**Recorded information**
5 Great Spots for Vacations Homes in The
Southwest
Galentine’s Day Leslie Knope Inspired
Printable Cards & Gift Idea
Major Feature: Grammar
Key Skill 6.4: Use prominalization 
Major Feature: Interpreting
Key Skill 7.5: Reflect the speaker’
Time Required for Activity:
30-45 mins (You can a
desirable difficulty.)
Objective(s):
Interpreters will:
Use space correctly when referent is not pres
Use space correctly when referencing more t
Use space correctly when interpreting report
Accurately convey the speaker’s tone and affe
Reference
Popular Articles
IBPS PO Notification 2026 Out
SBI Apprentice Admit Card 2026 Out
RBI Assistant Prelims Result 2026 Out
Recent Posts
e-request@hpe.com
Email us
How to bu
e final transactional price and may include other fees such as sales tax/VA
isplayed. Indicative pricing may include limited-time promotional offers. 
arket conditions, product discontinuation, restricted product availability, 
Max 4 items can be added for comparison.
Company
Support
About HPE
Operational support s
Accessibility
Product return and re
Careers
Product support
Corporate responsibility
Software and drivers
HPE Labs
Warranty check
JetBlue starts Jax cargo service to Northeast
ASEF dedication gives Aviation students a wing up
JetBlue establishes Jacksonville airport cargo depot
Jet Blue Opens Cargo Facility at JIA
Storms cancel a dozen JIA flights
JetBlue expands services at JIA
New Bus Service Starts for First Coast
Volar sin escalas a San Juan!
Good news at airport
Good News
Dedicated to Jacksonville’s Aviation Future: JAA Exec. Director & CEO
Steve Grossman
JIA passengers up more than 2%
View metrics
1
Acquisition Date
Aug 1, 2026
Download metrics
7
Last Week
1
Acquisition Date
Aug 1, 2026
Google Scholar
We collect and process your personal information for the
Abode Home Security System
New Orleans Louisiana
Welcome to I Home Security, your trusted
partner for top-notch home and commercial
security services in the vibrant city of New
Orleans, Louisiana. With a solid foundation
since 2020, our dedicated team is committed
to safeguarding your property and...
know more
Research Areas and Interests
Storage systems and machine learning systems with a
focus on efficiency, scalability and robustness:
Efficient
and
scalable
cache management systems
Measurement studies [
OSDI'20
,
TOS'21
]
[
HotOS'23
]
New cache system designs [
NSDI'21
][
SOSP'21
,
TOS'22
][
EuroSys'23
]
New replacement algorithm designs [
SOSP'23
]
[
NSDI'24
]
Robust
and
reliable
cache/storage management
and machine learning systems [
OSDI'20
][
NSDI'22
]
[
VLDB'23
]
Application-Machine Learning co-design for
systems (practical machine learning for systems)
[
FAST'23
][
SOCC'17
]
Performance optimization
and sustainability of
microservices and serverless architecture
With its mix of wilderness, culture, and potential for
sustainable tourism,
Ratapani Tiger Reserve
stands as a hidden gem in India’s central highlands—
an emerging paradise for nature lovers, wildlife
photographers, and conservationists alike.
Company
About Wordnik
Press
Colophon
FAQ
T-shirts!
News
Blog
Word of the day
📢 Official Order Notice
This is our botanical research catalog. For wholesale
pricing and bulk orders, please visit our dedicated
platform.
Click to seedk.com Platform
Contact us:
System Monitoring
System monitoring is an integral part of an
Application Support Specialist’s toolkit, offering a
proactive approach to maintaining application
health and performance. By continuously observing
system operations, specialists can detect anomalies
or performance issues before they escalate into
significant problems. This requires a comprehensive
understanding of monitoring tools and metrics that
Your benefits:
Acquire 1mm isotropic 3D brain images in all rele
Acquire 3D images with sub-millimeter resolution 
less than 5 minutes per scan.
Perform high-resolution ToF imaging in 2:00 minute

**Exercise goal**
Update the items above by changing every "Acquisition Date" to "Date Acquired", and leave everything else as it is.

**Answer to this problem**
5 Great Spots for Vacations Homes in The
Southwest
Galentine’s Day Leslie Knope Inspired
Printable Cards & Gift Idea
Major Feature: Grammar
Key Skill 6.4: Use prominalization 
Major Feature: Interpreting
Key Skill 7.5: Reflect the speaker’
Time Required for Activity:
30-45 mins (You can a
desirable difficulty.)
Objective(s):
Interpreters will:
Use space correctly when referent is not pres
Use space correctly when referencing more t
Use space correctly when interpreting report
Accurately convey the speaker’s tone and affe
Reference
Popular Articles
IBPS PO Notification 2026 Out
SBI Apprentice Admit Card 2026 Out
RBI Assistant Prelims Result 2026 Out
Recent Posts
e-request@hpe.com
Email us
How to bu
e final transactional price and may include other fees such as sales tax/VA
isplayed. Indicative pricing may include limited-time promotional offers. 
arket conditions, product discontinuation, restricted product availability, 
Max 4 items can be added for comparison.
Company
Support
About HPE
Operational support s
Accessibility
Product return and re
Careers
Product support
Corporate responsibility
Software and drivers
HPE Labs
Warranty check
JetBlue starts Jax cargo service to Northeast
ASEF dedication gives Aviation students a wing up
JetBlue establishes Jacksonville airport cargo depot
Jet Blue Opens Cargo Facility at JIA
Storms cancel a dozen JIA flights
JetBlue expands services at JIA
New Bus Service Starts for First Coast
Volar sin escalas a San Juan!
Good news at airport
Good News
Dedicated to Jacksonville’s Aviation Future: JAA Exec. Director & CEO
Steve Grossman
JIA passengers up more than 2%
View metrics
1
Date Acquired
Aug 1, 2026
Download metrics
7
Last Week
1
Date Acquired
Aug 1, 2026
Google Scholar
We collect and process your personal information for the
Abode Home Security System
New Orleans Louisiana
Welcome to I Home Security, your trusted
partner for top-notch home and commercial
security services in the vibrant city of New
Orleans, Louisiana. With a solid foundation
since 2020, our dedicated team is committed
to safeguarding your property and...
know more
Research Areas and Interests
Storage systems and machine learning systems with a
focus on efficiency, scalability and robustness:
Efficient
and
scalable
cache management systems
Measurement studies [
OSDI'20
,
TOS'21
]
[
HotOS'23
]
New cache system designs [
NSDI'21
][
SOSP'21
,
TOS'22
][
EuroSys'23
]
New replacement algorithm designs [
SOSP'23
]
[
NSDI'24
]
Robust
and
reliable
cache/storage management
and machine learning systems [
OSDI'20
][
NSDI'22
]
[
VLDB'23
]
Application-Machine Learning co-design for
systems (practical machine learning for systems)
[
FAST'23
][
SOCC'17
]
Performance optimization
and sustainability of
microservices and serverless architecture
With its mix of wilderness, culture, and potential for
sustainable tourism,
Ratapani Tiger Reserve
stands as a hidden gem in India’s central highlands—
an emerging paradise for nature lovers, wildlife
photographers, and conservationists alike.
Company
About Wordnik
Press
Colophon
FAQ
T-shirts!
News
Blog
Word of the day
📢 Official Order Notice
This is our botanical research catalog. For wholesale
pricing and bulk orders, please visit our dedicated
platform.
Click to seedk.com Platform
Contact us:
System Monitoring
System monitoring is an integral part of an
Application Support Specialist’s toolkit, offering a
proactive approach to maintaining application
health and performance. By continuously observing
system operations, specialists can detect anomalies
or performance issues before they escalate into
significant problems. This requires a comprehensive
understanding of monitoring tools and metrics that
Your benefits:
Acquire 1mm isotropic 3D brain images in all rele
Acquire 3D images with sub-millimeter resolution 
less than 5 minutes per scan.
Perform high-resolution ToF imaging in 2:00 minute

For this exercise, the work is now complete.